The drug it displaced as the standard of care comparator in SWOG 1826 is brentuximab vedotin plus AVD, a regimen that itself represented a significant advance over older ABVD chemotherapy when it was approved for frontline use in 2018. Pfizer, which acquired brentuximab vedotin through its purchase of Seagen, now faces a more complicated commercial picture. On the same day as the U.S. approval, the European Commission approved nivolumab in combination with brentuximab vedotin for children, adolescents, and young adults up to age 30 with relapsed or refractory classical Hodgkin lymphoma after one prior line of therapy.

What Checkpoint Inhibitors Have Learned From Hodgkin Lymphoma

Classical Hodgkin lymphoma is characterized by Reed-Sternberg cells that express unusually high levels of PD-L1, the ligand that suppresses T-cell activity through the PD-1 pathway. The disease is, in a biological sense, almost designed to respond to PD-1 blockade. The early single-agent response rates that nivolumab and pembrolizumab demonstrated in relapsed Hodgkin lymphoma in the mid-2010s were among the highest ever seen with checkpoint inhibitors in any tumor type.

The SWOG 1826 result completes a logical arc. If PD-1 blockade works so well in relapsed disease, the question was always whether it could work even better when deployed earlier, before the immune system has been exhausted by multiple lines of chemotherapy. The answer, it turns out, is yes, and the magnitude of the benefit in a frontline setting against a strong comparator is larger than many observers anticipated.

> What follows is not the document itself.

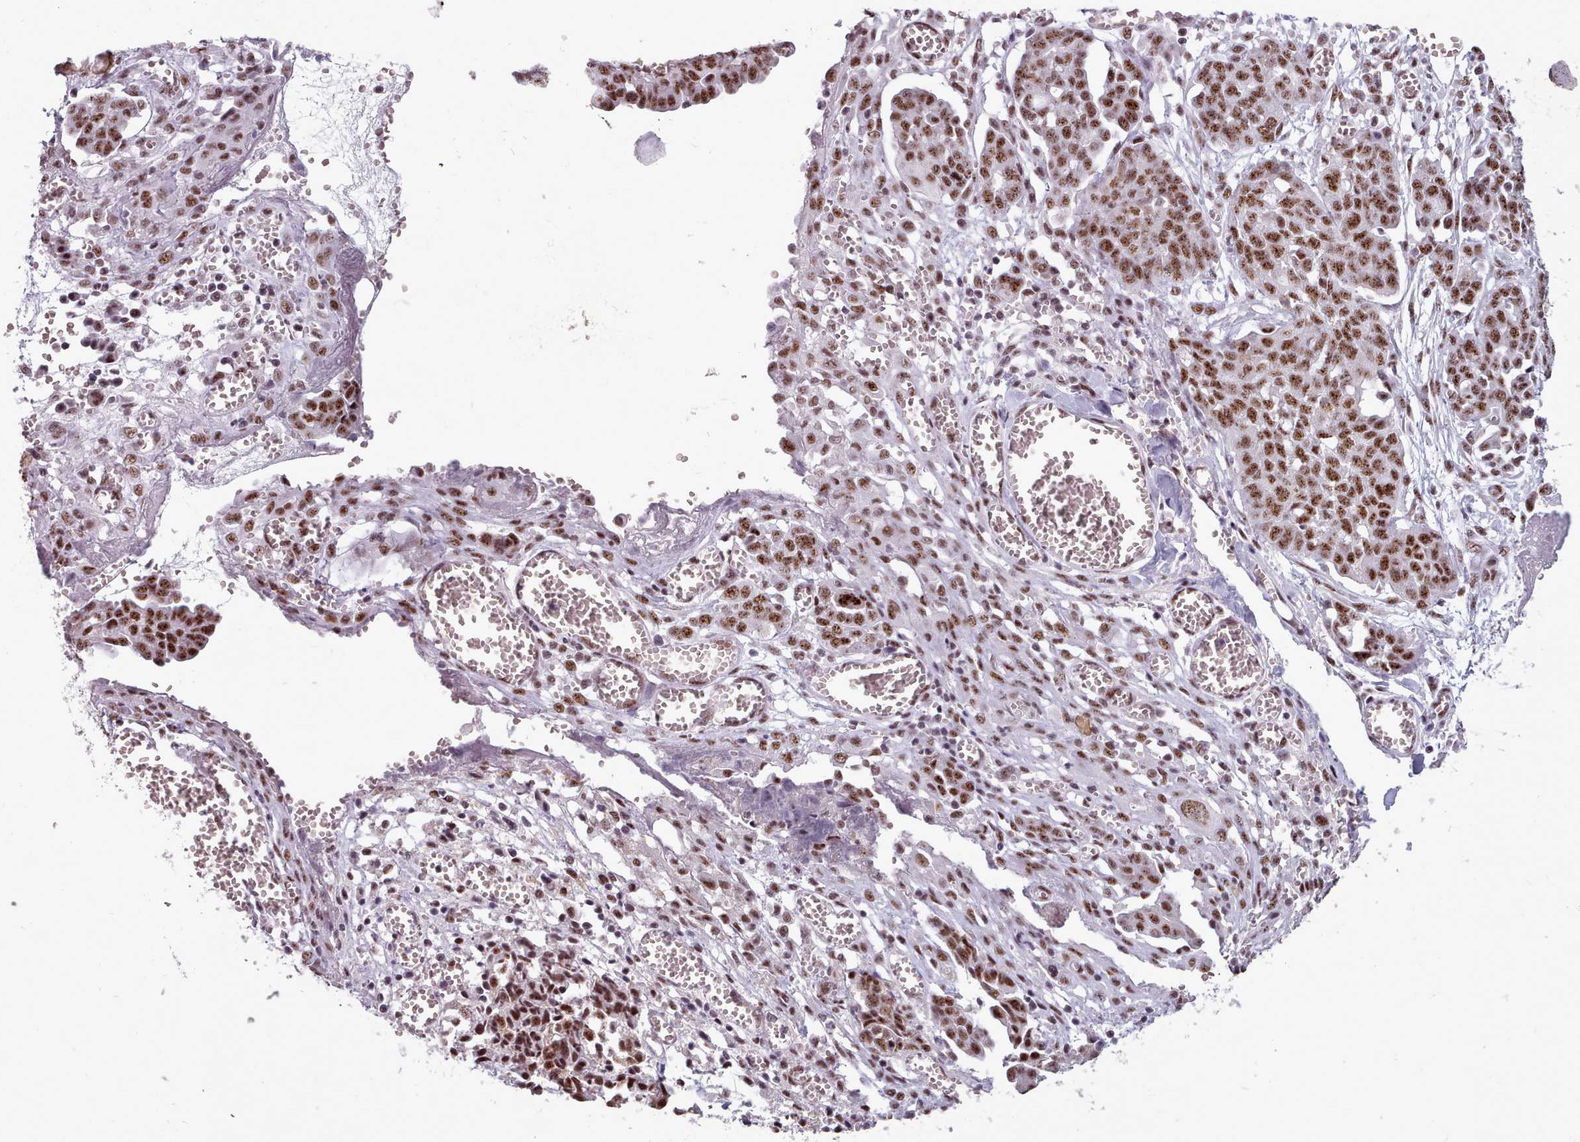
{"staining": {"intensity": "strong", "quantity": ">75%", "location": "nuclear"}, "tissue": "ovarian cancer", "cell_type": "Tumor cells", "image_type": "cancer", "snomed": [{"axis": "morphology", "description": "Cystadenocarcinoma, serous, NOS"}, {"axis": "topography", "description": "Soft tissue"}, {"axis": "topography", "description": "Ovary"}], "caption": "Human ovarian cancer (serous cystadenocarcinoma) stained for a protein (brown) reveals strong nuclear positive positivity in about >75% of tumor cells.", "gene": "SRRM1", "patient": {"sex": "female", "age": 57}}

The Broader Implications for Immuno-Oncology

The Hodgkin lymphoma approval arrives at a moment when the checkpoint inhibitor field is navigating a more complex landscape than it occupied five years ago. Hodgkin lymphoma represents a disease where the existing treatments already work well for most patients, and where the challenge is not achieving response but achieving durable remission with the least possible long-term harm. The SWOG 1826 data suggest that nivolumab plus AVD can deliver better disease control than the previous standard of care while maintaining a manageable safety profile. Serious adverse reactions occurred in 39% of patients in the nivolumab arm, and immune-mediated adverse reactions occurred in 9%, with Grade 3 to 4 events in 2.7%.

For Bristol Myers Squibb, the approval extends the commercial and scientific relevance of a franchise that has been under pressure from newer entrants and from the expiration of key patents. The Hodgkin lymphoma indication adds a high-profile first-line approval in a disease with strong clinical visibility and a patient population that tends to be young, engaged, and vocal about treatment options.

The deeper significance of the SWOG 1826 result is what it says about the direction of travel in blood cancer treatment. Immunotherapy has been slower to establish itself in hematologic malignancies than in solid tumors, with the notable exception of Hodgkin lymphoma itself. The first-line approval of nivolumab in advanced-stage disease is a reminder that the most biologically receptive tumors will continue to yield the most compelling clinical results, and that the work of identifying those tumors and matching them to the right immune interventions is far from finished.